Nous connaissions le village de Carfizzi – rebaptisé Hora – par les romans de Carmine Abate (La ronde de Constantino, La moto de Skenderbeg, La mosaïque de la grande époque, tous traduits en français et publiés aux éditions du Seuil), et la réalité dépasse toutes nos attentes. Carfizzi est un nid d’aigle accroché sur un piton rocheux d’où l’on voit, au loin, la Mer Ionienne, par laquelle sont arrivés, au XVe siècle, les Arbëresh, ces Albanais fuyant la conquête ottomane des Balkans. Sur la place Skenderbeg, au centre du village, un grand aigle bicéphale gravé en bas-relief semble vouloir prendre son envol. La sculpture a été ramenée d’Albanie en 1992 par Nello Alfieri, l’ancien maire du village. Dans le village, tout le monde utilise la langue arbëresh, dans toutes les circonstances de la vie.

A peine arrivés, nous sommes pris dans un tourbillon de rencontres, d’informations et d’amitiés immédiatement nouées et que l’on sait pourtant durables, car nous reviendrons un jour à Carfizzi. Il y a Michele Abate, un journaliste cousin de l’écrivain, qui nous sert de guide, Maria, une jeune étudiante francophone, qui étudie l’albanologie à l’Université de Cosenza, Nicoleta, qui est originaire de Tirana et a épousé, il y a quinze ans, un garçon du village, Caterina, qui travaille au portail linguistique mis en place par la commune, et qui nous explique les limites de la loi 482/1999 de protection des minorités linguistiques et culturelles, tout en servant des cafés au « Circolo », le café municipal, où elle remplace de temps à autre son frère… Il y a les deux maires, l’ancien et le nouveau, Nello Alfieri et Carmine Maio, avec qui nous dînons en évoquant les méfaits respectifs du berlusconisme et du sarkozysme et le triste état de la gauche européenne. Carfizzi et les deux villages arbëresh voisin de San Nicolà dell’Alto/Shen Kollë et Pallagorio/Puheriu sont en effet un petit bastion rouge, un fief communiste depuis l’occupation des terres agricoles, en 1919. Depuis cette date, les habitants des trois villages se retrouvent chaque 1er mai sur la petite colline de la « montagnella » – une tradition qui a même réussi à se maintenir, clandestinement, sous le fascisme.

Dans le village, nous nous lions aussi d’amitié avec Sadek, un réfugié afghan, qui bénéficie d’une bourse de travail. Carfizzi abrite en effet un centre de « second accueil », visant à désengorger le centre de Sant’Anna – et beaucoup d’autres émigrés ont choisi de s’installer sur cette terre accueillante. « Oui, nous accueillions tous ceux qui viennent chez nous, en respectant leur culture et leur religion », explique Carmine Maio, en soulignant le mot « religion ». « Nos ancêtres sont venus se réfugier en Italie et, depuis le début du XXe siècle, notre village est une terre d’émigration.
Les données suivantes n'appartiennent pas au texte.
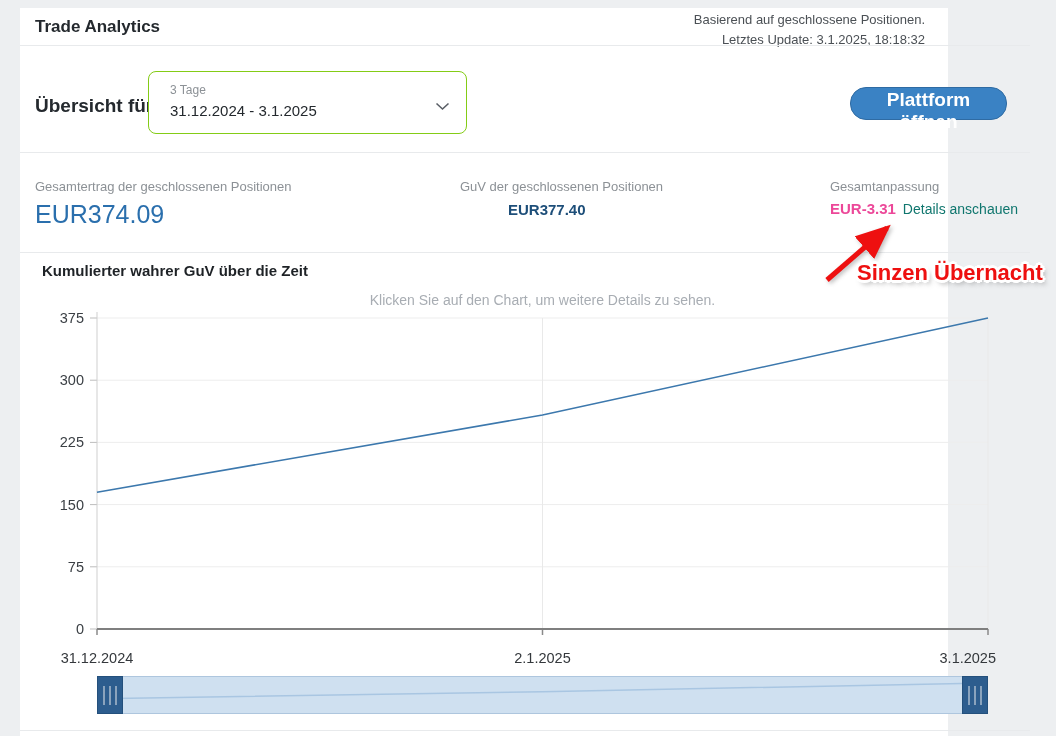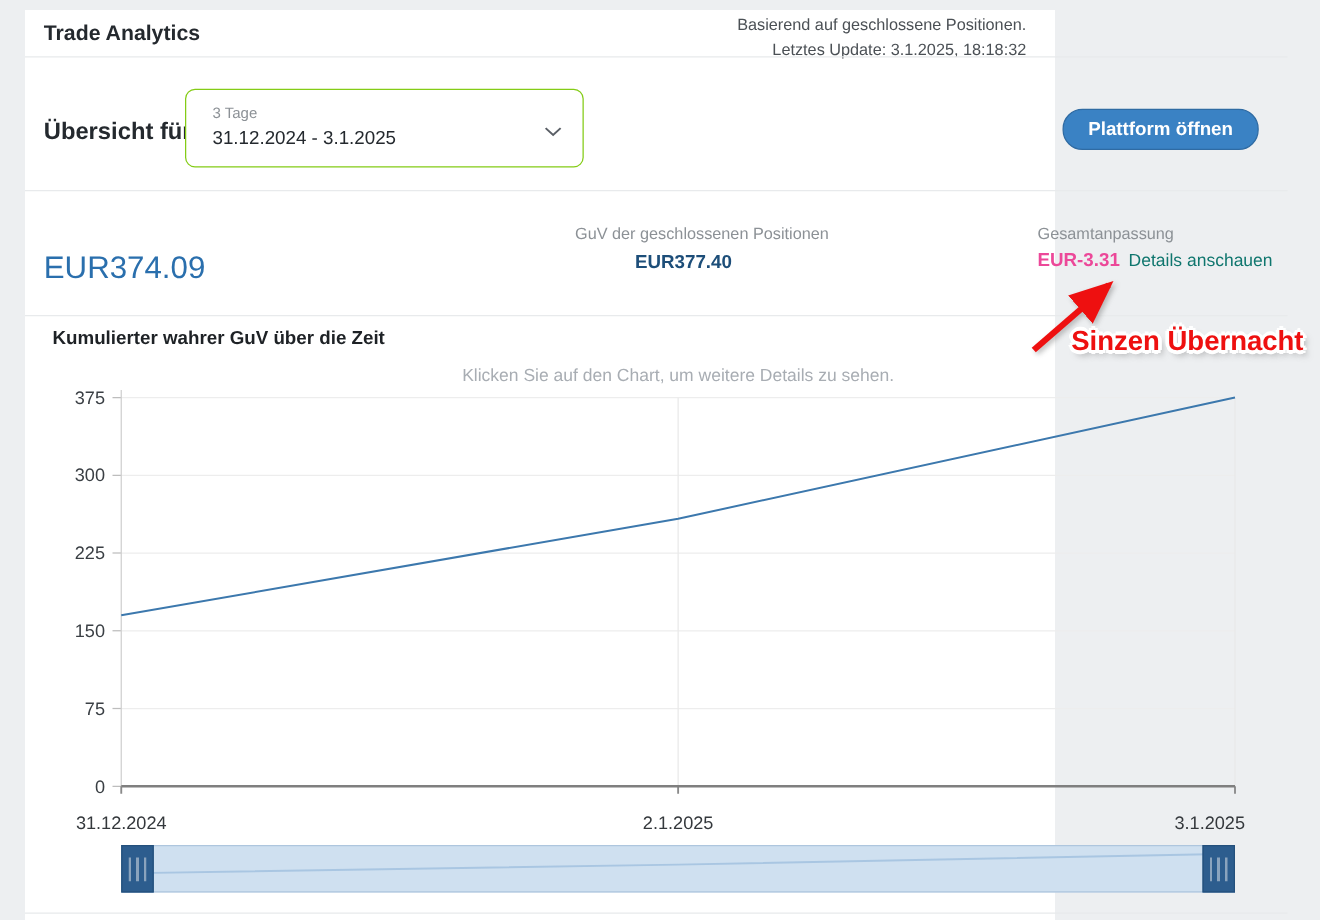--- a/index.html
+++ b/index.html
@@ -12,7 +12,7 @@
     color:#24292e;
   }
   .card {
-    position:absolute; left:20px; top:8px; width:824px; height:728px;
+    position:absolute; left:20px; top:8px; width:928px; height:728px;
     background:#ffffff;
   }
   .divider { position:absolute; left:0; width:1010px; height:0; border-top:1px solid #e8eaec; }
Les gens de Carfizzi sont partis chercher fortune en Amérique, puis en Allemagne, en France ou en Belgique… Nous savons ce que l’exil et l’accueil veulent dire ».

Pour nous, il est temps de reprendre la mer, où de rudes aventures nous attendent… Nous vous en dirons plus dans le prochain post, mais sachez toutefois que, contrairement à ce que nous écrivions, le moteur du Vetton n’était pas en panne : le préfiltre diesel était simplement encrassé. Pendant que nous arpentions les hautes terres de l’Arbëria, Alain, Joseph, Virginie, Patrice et Francis ont tout remis en état… Ils ont nettoyé ce fameux filtre, se sont courageusement livrés à l’ingrate tache de déboucher les toilettes de bord, ont refait l’avitaillement en frais. Nous trinquons en nous racontant nos aventures, torses nus dans le cockpit, sous un soleil radieux…

Adieu Crotone, nous vous donnons rendez-vous à Brindisi, dans la Pouille, pour un prochain post, qui parlera beaucoup de tempête, de vents et de déferlantes. L’entrée dans l’Adriatique se mérite.